Five urban areas that are projected to experience the highest increases in heat-related mortality after accounting for the population increase are Mumbai (15,300 deaths), Delhi (15,200 deaths), Ahmedabad (17,600 deaths), Bangalore (14,900 deaths) and Kolkata (19,400 deaths), says a study by the IIM Ahmedabad.
“India and other developing countries are at higher risk due to high population and low preparedness. Our understanding of changes in heat waves and its implications on human mortality in the projected future climate in urban India is largely limited. To address this gap, we provide a comprehensive assessment of mortality based on 52 urban areas (population greater than 1 million) located in the diverse climactic regimes across India, using downscaled and bias corrected temperature projections,” says the paper titled ‘Predicted Increases In Heat Related Mortality Under Climate Change In Urban India’.
“This is the first attempt to show that urban India is projected to experience high mortality from the future warming. Our findings underscore the need for Indian policymakers to anticipate, plan and respond to the challenge of climate change,” it adds.
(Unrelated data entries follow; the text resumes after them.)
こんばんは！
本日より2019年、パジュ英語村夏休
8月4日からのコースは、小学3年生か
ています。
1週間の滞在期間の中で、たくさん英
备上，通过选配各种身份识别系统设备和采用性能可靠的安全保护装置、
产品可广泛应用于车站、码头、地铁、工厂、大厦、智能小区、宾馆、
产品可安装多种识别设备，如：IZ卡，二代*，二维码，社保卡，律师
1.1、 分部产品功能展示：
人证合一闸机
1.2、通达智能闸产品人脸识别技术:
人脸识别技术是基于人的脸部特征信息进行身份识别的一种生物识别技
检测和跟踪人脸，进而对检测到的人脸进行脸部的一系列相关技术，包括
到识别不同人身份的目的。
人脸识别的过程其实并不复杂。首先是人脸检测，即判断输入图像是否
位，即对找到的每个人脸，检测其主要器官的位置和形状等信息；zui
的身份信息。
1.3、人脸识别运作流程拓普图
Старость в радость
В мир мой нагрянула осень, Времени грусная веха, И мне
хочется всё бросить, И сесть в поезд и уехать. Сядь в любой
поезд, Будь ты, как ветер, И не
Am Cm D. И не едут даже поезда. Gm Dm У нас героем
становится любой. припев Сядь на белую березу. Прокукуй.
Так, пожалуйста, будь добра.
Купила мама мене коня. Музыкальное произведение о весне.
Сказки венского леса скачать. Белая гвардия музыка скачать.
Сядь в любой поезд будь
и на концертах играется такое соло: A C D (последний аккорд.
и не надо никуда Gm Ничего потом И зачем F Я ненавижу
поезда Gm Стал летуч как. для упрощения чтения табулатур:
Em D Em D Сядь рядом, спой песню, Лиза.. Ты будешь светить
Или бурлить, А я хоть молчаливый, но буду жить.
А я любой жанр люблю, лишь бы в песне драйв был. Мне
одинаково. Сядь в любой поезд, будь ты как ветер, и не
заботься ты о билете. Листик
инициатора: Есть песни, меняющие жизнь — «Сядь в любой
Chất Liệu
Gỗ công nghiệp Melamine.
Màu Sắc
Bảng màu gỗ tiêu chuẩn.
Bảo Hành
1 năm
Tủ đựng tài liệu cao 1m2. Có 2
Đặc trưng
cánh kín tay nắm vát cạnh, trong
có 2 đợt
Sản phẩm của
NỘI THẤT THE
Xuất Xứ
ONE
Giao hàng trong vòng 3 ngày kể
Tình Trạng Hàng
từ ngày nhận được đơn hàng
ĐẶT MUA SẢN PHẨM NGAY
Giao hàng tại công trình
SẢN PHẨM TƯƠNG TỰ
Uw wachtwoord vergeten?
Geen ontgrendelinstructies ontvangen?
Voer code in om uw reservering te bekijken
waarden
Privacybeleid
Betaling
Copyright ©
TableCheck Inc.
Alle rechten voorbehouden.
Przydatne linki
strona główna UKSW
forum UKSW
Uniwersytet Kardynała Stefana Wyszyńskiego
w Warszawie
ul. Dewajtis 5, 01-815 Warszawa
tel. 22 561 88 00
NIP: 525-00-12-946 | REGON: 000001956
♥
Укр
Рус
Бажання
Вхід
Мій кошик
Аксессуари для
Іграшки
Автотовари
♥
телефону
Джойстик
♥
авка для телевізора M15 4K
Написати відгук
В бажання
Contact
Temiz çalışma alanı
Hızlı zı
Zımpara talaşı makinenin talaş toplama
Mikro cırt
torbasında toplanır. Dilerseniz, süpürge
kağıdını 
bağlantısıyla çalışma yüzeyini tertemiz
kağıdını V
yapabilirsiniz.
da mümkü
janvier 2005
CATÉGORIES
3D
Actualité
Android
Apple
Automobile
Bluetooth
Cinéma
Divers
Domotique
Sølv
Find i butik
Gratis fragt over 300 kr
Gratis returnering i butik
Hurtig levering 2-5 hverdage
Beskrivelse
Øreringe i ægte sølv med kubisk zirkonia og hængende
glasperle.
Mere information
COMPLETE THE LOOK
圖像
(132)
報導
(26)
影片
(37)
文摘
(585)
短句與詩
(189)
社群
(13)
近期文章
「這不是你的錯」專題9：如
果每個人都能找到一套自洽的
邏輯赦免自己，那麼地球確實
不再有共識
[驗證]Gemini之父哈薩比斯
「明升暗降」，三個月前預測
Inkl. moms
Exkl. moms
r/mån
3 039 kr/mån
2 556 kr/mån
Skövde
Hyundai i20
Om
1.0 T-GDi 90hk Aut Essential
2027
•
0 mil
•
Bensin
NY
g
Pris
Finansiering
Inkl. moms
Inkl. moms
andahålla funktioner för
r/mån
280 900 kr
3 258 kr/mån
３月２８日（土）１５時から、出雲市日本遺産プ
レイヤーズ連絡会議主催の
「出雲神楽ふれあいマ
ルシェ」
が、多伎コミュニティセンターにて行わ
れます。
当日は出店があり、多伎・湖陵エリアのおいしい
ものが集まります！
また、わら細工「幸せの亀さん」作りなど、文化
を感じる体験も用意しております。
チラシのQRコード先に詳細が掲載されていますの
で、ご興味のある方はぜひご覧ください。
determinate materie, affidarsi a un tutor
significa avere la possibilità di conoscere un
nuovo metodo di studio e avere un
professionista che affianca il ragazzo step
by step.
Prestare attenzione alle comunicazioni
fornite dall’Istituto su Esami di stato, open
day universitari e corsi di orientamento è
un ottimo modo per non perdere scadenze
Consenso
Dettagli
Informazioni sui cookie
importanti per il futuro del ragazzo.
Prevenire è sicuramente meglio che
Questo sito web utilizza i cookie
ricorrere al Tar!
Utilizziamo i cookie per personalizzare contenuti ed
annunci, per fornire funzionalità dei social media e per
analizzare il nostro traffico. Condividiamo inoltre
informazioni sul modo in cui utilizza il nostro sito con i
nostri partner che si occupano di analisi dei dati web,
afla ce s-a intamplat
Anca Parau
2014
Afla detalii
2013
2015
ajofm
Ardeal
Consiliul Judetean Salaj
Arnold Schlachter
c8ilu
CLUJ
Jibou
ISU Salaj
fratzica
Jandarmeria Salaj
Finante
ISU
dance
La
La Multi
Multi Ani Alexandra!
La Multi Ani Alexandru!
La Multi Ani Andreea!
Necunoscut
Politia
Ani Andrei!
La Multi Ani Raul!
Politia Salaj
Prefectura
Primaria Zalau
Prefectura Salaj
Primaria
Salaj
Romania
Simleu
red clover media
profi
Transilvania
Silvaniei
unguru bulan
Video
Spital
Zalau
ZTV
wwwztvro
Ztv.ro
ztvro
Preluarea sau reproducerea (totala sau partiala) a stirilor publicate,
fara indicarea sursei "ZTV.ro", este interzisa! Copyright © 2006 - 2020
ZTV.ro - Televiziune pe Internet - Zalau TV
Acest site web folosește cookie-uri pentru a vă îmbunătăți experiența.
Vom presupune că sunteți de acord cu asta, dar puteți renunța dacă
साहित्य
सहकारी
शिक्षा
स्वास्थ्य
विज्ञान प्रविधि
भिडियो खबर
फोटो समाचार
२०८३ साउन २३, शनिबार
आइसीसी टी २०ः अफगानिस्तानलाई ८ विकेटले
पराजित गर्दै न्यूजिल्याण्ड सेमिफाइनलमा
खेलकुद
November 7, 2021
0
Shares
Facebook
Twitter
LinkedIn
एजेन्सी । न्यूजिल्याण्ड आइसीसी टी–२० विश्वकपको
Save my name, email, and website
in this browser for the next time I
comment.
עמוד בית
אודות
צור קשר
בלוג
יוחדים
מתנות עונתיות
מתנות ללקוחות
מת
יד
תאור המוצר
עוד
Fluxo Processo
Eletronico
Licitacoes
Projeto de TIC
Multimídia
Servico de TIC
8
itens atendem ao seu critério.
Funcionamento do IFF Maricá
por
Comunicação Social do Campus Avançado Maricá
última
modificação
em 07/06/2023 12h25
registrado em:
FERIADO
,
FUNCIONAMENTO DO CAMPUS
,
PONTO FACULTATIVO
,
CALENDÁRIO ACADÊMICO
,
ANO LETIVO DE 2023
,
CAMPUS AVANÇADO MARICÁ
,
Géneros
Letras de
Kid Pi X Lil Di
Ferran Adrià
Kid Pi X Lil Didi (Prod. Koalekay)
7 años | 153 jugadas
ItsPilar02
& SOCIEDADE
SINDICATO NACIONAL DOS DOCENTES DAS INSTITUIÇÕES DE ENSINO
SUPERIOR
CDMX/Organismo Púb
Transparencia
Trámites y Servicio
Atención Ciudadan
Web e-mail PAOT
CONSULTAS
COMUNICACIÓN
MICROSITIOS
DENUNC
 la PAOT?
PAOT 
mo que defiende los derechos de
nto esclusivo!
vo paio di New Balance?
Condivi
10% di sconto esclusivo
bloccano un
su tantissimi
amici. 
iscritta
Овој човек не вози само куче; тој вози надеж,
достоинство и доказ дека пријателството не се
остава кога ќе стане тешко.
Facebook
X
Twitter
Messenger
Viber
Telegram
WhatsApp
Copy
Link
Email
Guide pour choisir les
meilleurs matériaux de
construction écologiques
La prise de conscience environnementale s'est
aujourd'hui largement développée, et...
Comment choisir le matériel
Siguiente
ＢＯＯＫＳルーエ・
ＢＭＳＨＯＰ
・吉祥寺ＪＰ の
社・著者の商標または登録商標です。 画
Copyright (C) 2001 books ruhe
Data on daily weather variables were collected from the India Meteorological Department (IMD). The team collected data on daily totals of registered deaths from the municipal corporations of Ahmedabad, Mumbai, Bangalore, Hyderabad, Lucknow and Shimla for the period of 2005-2012. Further, heat-related mortality was estimated for the summer season (March to July) and cold-related mortality was estimated for the winter season (November to February). Based on temperature-mortality relationships, deaths for the period 2000-2009 were estimated. “The team used two emission scenarios – representative concentration pathway (RCP) 4.5 and RCP 8.5 to capture a large range of future temperature transitions, from current temperature trajectory to an extreme degree of global warming, thereby addressing a vast range of uncertainty with respect to future climate,” it says.
Results reveal that urban areas in India are projected to witness two-fold or more increases in heat-related mortality, that is summer season, under the projected future climate. Mortality is projected to increase 71 per cent and 140 per cent in the late 21st century under the RCP 4.5 and 8.5 scenarios, respectively. Moreover, the findings show that increases in the heat-related mortality will overshadow declines in the cold related mortality. “Results highlight that urban areas are projected to experience more warming in the winter season than that in the summer. Moreover, urban areas located in the northern India, especially in the Gangetic Plain region, are projected to face significant warming in the summer and winter seasons,” the paper says.
The authors further say that the real mortality impact of the projected climate in urban areas in India is likely to be significantly higher than that analyzed in this study. “The 52 urban areas we studied represent about 13 per cent of the Indian population. The remaining population that resides in smaller towns, cities, and rural areas, are also vulnerable to mortality impacts of climate change. The towns and smaller cities of today will burgeon into urban areas with million-plus populations in future as a consequence of urbanisation. Therefore, the health impacts may be higher than what we have estimated. The strength of our study is that they are significant enough to warrant the attention of policymakers,” it says.